When the out-of-town reporters streamed in three years ago to cover the Sandusky case they fed the facts – sordid crimes committed in a place that calls itself Happy Valley! – into their story-processing machines and out came the most glorious drivel.
How, the scribes asked, could such a “bucolic” or “idyllic” place (take your pick), “nestled” as it is in the mountains of Central Pennsylvania, be the scene of such foul deeds?
Here was my favorite scene-setter, published in the Philadelphia Inquirer, which ought to have known better:
“The streets of State College are pristine, and the air there feels as if it has gone through some kind of natural filter…On a clear day, a sun-splashed day, with the Nittany Mountains on the horizon, the place seems as if it’s been touched by the hand of God… Open your window in State College, you hear only the sweet sounds – sparrow tweets and cricket chirps.”
Pristine streets, eh? Maybe the red maple leaves that still lay on the ground in early November camouflaged the red plastic beer cups.
Clear day? Yeah, we have some, but this is the cloudiest place I’ve ever lived.
Nittany Mountains? Uh, no such range.
Sweet sounds? The Woo people must have been sleeping.
OK, so that’s how the city slickers see us. Sounds like they ought to get out of town more often. What’s surprising is the extent to which we, who live here, buy into the Happy Valley image, including those of us who want no part of it.
Consider my composite friend, Professor Prig. Prig was destined for great things. He had to pay his dues, of course, so he accepted a position at this remote outpost of higher education, fully expecting his brilliant scholarly output to attract the attention of urban schools in New York, Boston or Philadelphia, much as a baseball phenom expects a quick call-up to the major leagues after a dazzling stint in the minors.

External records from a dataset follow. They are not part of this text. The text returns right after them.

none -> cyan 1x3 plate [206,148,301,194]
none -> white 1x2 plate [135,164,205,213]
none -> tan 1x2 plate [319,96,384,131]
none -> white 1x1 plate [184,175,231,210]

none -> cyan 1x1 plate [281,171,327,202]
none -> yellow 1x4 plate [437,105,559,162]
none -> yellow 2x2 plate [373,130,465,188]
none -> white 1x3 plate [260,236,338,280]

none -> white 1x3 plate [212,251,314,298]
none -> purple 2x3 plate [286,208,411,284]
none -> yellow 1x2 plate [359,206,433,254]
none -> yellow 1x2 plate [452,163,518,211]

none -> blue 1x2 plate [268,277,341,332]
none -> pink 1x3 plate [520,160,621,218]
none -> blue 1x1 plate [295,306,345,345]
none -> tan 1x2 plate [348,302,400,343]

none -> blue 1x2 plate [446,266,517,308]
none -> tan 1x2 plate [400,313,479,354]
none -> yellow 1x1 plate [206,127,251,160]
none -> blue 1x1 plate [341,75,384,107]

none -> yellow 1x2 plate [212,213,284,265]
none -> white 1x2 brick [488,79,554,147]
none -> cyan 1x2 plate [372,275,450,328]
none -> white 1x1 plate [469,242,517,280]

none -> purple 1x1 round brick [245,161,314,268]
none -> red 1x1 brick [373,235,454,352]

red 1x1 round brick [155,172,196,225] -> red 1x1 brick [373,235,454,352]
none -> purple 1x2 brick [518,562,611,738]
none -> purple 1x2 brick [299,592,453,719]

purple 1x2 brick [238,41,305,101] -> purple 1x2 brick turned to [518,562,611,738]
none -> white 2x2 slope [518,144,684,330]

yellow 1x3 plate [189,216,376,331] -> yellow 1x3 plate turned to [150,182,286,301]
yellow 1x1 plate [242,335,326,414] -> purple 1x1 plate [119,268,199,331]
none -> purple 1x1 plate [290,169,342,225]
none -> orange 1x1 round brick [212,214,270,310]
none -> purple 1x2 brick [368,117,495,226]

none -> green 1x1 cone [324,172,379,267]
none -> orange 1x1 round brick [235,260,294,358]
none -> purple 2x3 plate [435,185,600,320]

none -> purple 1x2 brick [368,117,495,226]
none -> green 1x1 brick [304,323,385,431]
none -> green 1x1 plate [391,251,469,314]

In the meantime, he bemoans the paucity of decent restaurants and movie offerings and sneers at the lowbrow enthusiasms of the sports-crazed rabble. Oh, he’s been to a tailgate, a football game, a Homecoming Parade, a Dance Marathon a time or two (he thought of it as research). But a little of that sort of thing goes a long way, don’t you know?
With every passing year, Prig worries that his stint in the hinterlands is becoming a permanent banishment from the world’s hippest places. If only, he says. If only there were more bookstores here, more coffeehouses, more jazz clubs, more galleries, more ethnic restaurants, fewer pizza joints, fewer T-shirt shops, fewer student hangouts, fewer drunks.
The good professor doesn’t dislike Happy Valley. Far from it. He likes it as a low-overhead base of operations that enables him to travel more than he could if he were living in the big city. But the idea is to get out of here as often as possible for as long as possible (thank heavens for academic conferences).
Were Prig to stick around a little he might see that there’s more here than meets the eye. Call it Alt-State College. It’s not any particular group of people, but a dimension of mind, like the Twilight Zone. Alt-State College is the sum of all the little sub-cultures that co-exist alongside the town’s high-profile sports and drinking culture.
It’s the folkies you see at the Acoustic Brew concerts; the film and drama buffs you see at the State Theatre, the Downtown Theatre Centre and on campus; and the literature lovers you see at readings at Webster’s and on campus.
Alt-State College is the hikers you meet in the Rothrock State Forest, the cyclists active in the Centre Region Bike Coalition and the farmers and locavores involved in Community Supported Agriculture.
Increasingly, Alt-State College is the international students and faculty members and their families whose presence gives the lie to those portrayals of Happy Valley as an insular or provincial backwater.
The above groups are a top-of-the-head list. I’m sure there are many I don’t even know about. Also, there are no boundaries separating the dominant culture from the sub-cultures. Plenty of poetry lovers, for example, also happen to be football lovers.
But some of these little groups — and the venues where they gather — could use Prig’s help. They need his dollars, but more than that, they need his energy.
Face it, Professor. You live here. So be here. This is a more interesting (and less idyllic) place than those out-of-town reporters gave it credit for being. It can be more interesting still.